Beranda | Artikel
Syahwat: Ujian Tersulit untuk Laki-Laki
21 jam lalu

Di balik wajah-wajah saleh, di balik hafalan ayat-ayat dan hadis, tersimpan satu ujian besar yang terus datang menghampiri: syahwat. Datang tidak mengenal waktu, tidak mengenal usia, tidak pula mengenal tingkat keimanan. Betapa banyak lelaki yang terjebak dalam siklus menyesal dan mengulang dosa yang sama, lalu bertanya dalam hati:

“Mengapa ujian ini begitu sulit aku tinggalkan?”

Tidak sedikit yang sudah mencoba berbagai cara: mandi air dingin, puasa sunah, menghindari media sosial, meninggalkan teman yang buruk, namun syahwat tetap datang menggoda dalam bentuk yang baru. Bahkan, semakin besar upaya melawannya, terkadang semakin besar pula dorongan yang muncul dari dalam diri. Sebuah pertanyaan pun terbit di benak: mengapa Allah menciptakan dorongan ini begitu kuat dalam diri laki-laki?

Tulisan ini bukan untuk menghakimi siapa pun. Sebaliknya, ini adalah ajakan untuk merenungi hikmah besar yang tersembunyi di balik penciptaan syahwat. Bukan untuk dihilangkan, bukan pula untuk dipadamkan, melainkan untuk dikendalikan dan diarahkan. Di sinilah letak ujian yang sejati—sebuah perjuangan batin yang justru dapat menjadi jalan menuju keridhaan Allah.

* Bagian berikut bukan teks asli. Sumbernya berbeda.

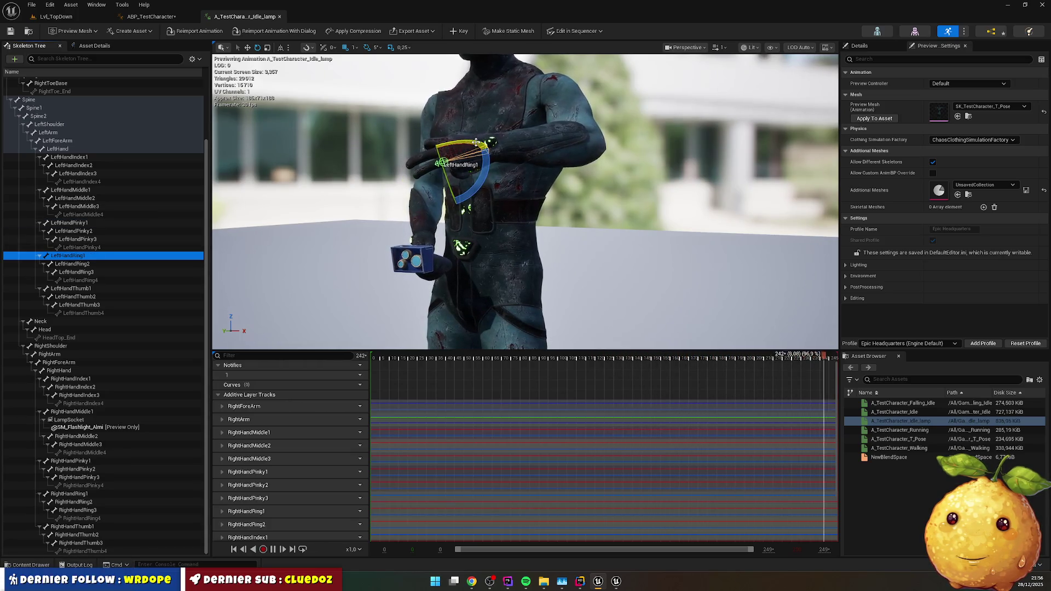
left_click_drag(477, 143, 469, 164)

Syahwat itu fitrah, bukan aib

Salah satu kesalahan besar dalam memahami syahwat adalah menganggapnya sebagai aib. Banyak laki-laki yang merasa berdosa hanya karena memiliki dorongan seksual, padahal syahwat adalah bagian dari fitrah manusia. Bahkan Nabi ﷺ sendiri menyatakan bahwa di antara hal yang dicintainya di dunia adalah perempuan dan wewangian, sedangkan penyejuk matanya adalah salat.

Nabi shallallahu ‘alaihi wa sallam bersabda,

حُبِّبَ إليَّ مِن الدُّنيا النساءُ والطِّيب، وجُعِلَتْ قُرَّةُ عيني في الصلاة

“Diberikan kepadaku dari perkara dunia adalah senang kepada wanita dan minyak wangi, dan dijadikan ketentraman (hatiku) ada pada salatku.” (Sunan An-Nasa’i, 7: 61 no. 3939)

Laki-laki yang memiliki syahwat bukanlah pribadi yang hina. Ia justru sedang membawa bekal penting dalam membangun keluarga dan melanjutkan keturunan. Tanpa syahwat, pernikahan menjadi hampa, dan rumah tangga kehilangan semangat kehangatan. Islam tidak pernah melarang perasaan, tapi justru mengarahkannya ke tempat yang benar.

Sebagaimana Adam dan Hawa diuji di surga dengan larangan mendekati pohon tertentu, demikian pula manusia diuji hari ini untuk tidak mendekati hal-hal yang mendekatkan pada zina. Larangan dalam Islam bukan hanya pada perbuatan zina, tapi juga segala jalan yang bisa mengantarkannya. Karena itulah, menjaga pandangan dan menjauhi khalwat menjadi bagian dari solusi preventif yang diajarkan Islam.

Allah Ta’ala berifrman,

وَلَا تَقْرَبُوا۟ ٱلزِّنَىٰٓ ۖ إِنَّهُۥ كَانَ فَٰحِشَةً وَسَآءَ سَبِيلًا

“Dan janganlah kamu mendekati zina, sesungguhnya zina itu adalah suatu perbuatan yang keji. Dan suatu jalan yang buruk.” (QS. Al-Isra’: 32)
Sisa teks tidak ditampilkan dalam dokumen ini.